Ryan Oetting, executive director of HostelingOn, on a deck off of Monterey Hostel. It’s been extensively renovated to welcome future guests seeking lower-cost lodging.

It was a simple idea by a teacher in Germany in 1909 looking for low-cost accommodations to take students on trips into nature: Why not rent out beds in shared quarters instead of private hotel rooms? Richard Schirrmann opened the first hostel in 1912 and the idea took off: There are approximately 10,000 in Europe, with around 300 in the United States, including one in Monterey a few blocks from Cannery Row, opened in 2000. The pandemic nearly shuttered the hostel for good, but now it’s months from reopening with a new look.

For nearly three years, Monterey Hostel has been undergoing a renovation inside the former Carpenters Union Hall just one block up from Lighthouse Avenue in New Monterey. A private developer purchased the property from the former owners in 2021 and partnered with another hostel nonprofit, HostelingOn Inc., to renovate and operate the property.

“It was in pretty rough shape, it hadn’t been updated since it first opened,” says Ryan Oetting, executive director of HostelingOn. “We knew that we were going to take it and have to do a facelift on the inside and reconfigure it to be more marketable and viable in a post-pandemic world where shared dorms aren’t as desirable.”

They replaced large dorm rooms with smaller rooms to accommodate individuals or small groups and families. Each room has a bathroom attached. Oetting says beds will start at around $65 a night – a far cry from last year’s average hotel room rate of around $300 a night. Private rooms will also be available inside the hostel at a price to be determined.

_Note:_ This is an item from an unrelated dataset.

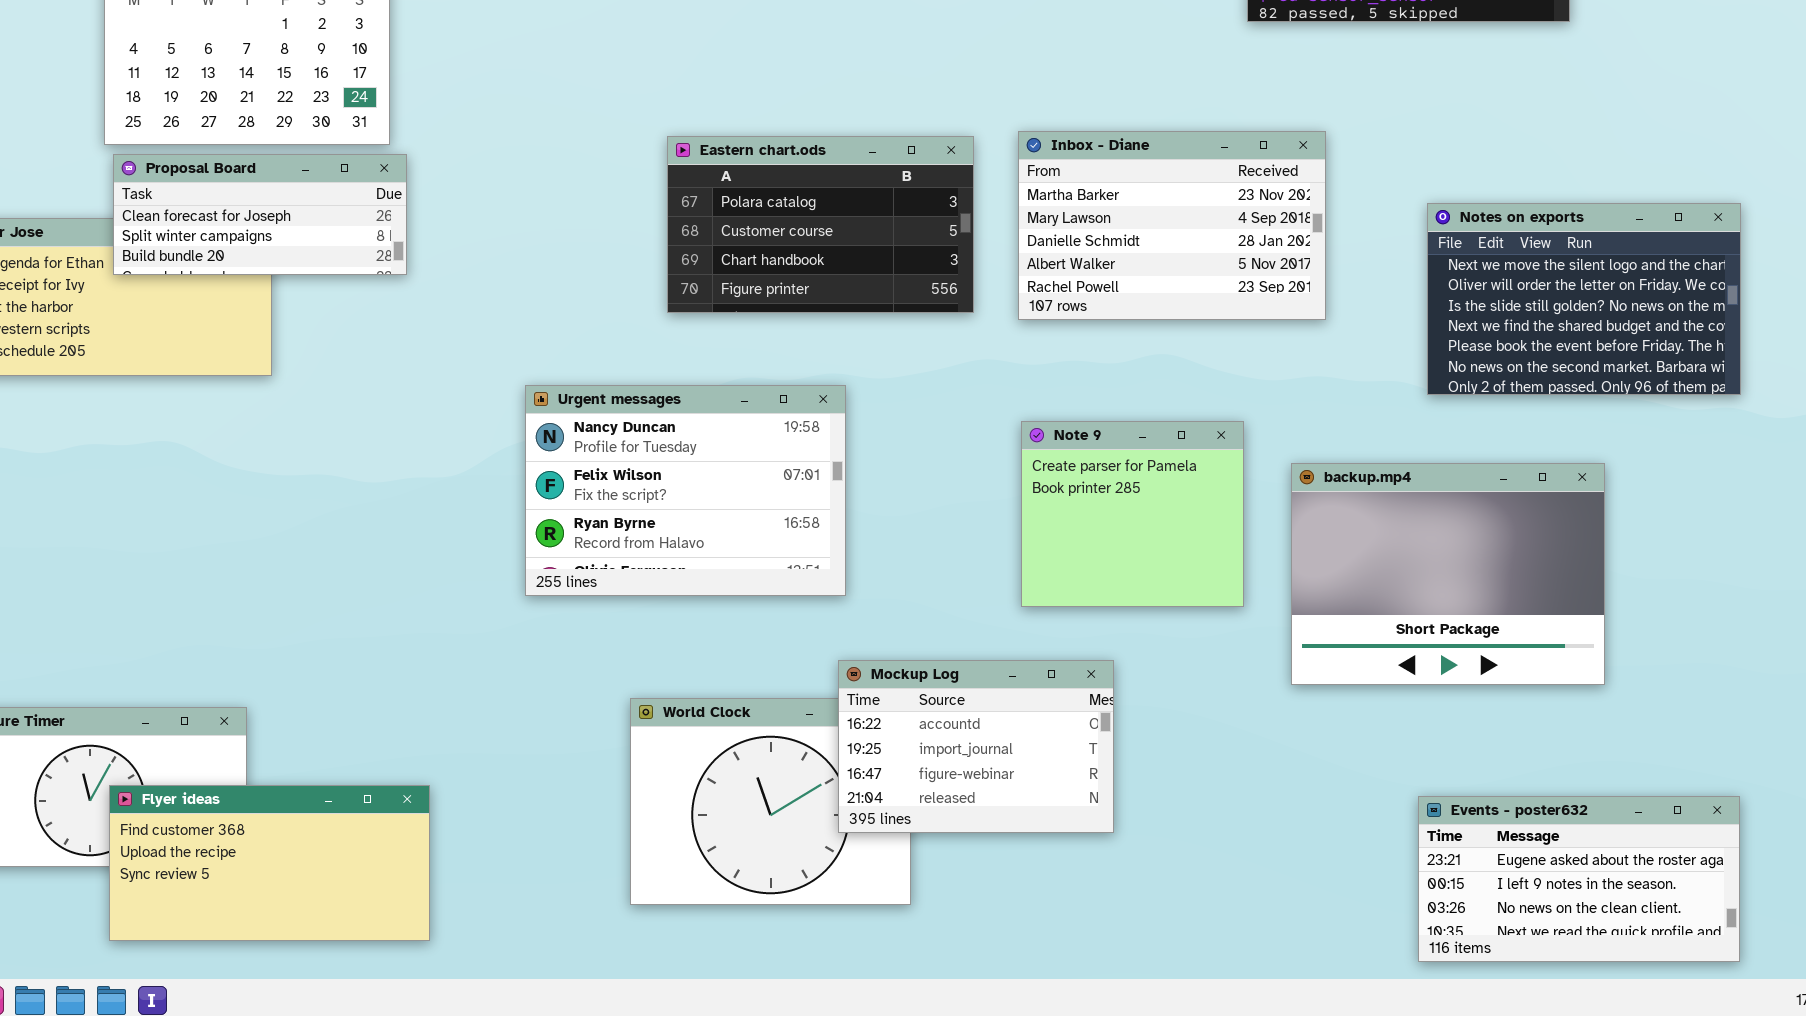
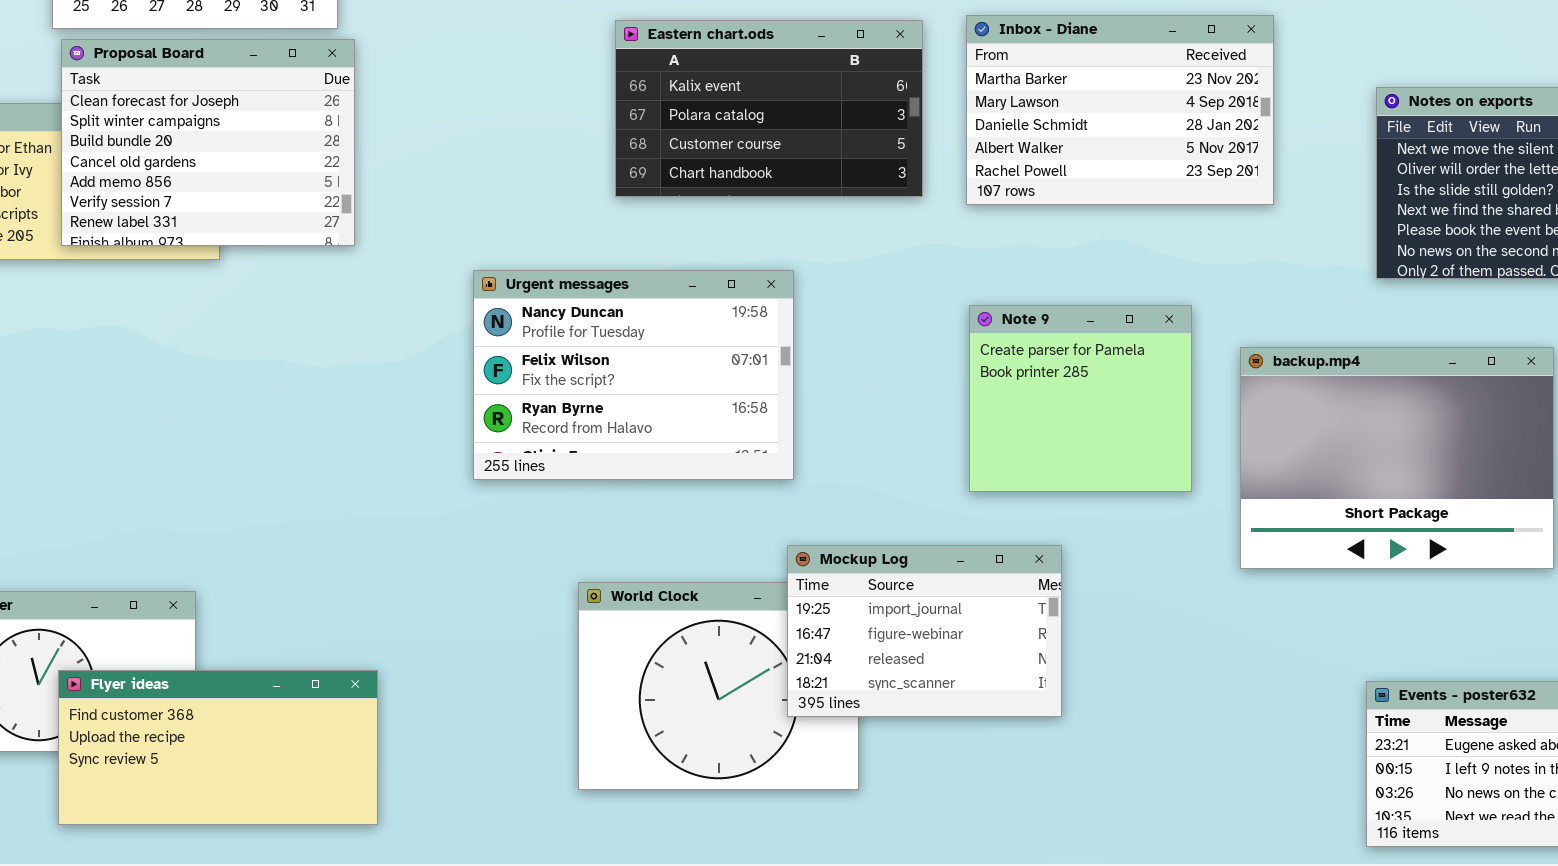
Eastern chart.ods: [667,136,974,313] -> [615,20,923,197], scrolled up 1 row
Proposal Board: [113,154,407,275] -> [61,39,355,246], resized
Mockup Log: [838,660,1114,833] -> [787,545,1062,717], scrolled down 1 row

In the spirit of hostels, guests will share the kitchen and dining area, laundry, and the opportunity to interact with other travelers, many of them students from high school to college. Oetting says his email inbox is already full of requests from public school teachers who want to bring classes to experience Monterey Bay.

“We believe you shouldn’t have to be wealthy to experience the coast and so hostels are helpful institutions to make travel more affordable compared to other things on the market,” he says.

As a nonprofit, HostelingOn is dependent on donations to keep the mission of providing low-cost accommodations available – they’re currently fundraising to purchase furniture and other necessities in time for the spring opening.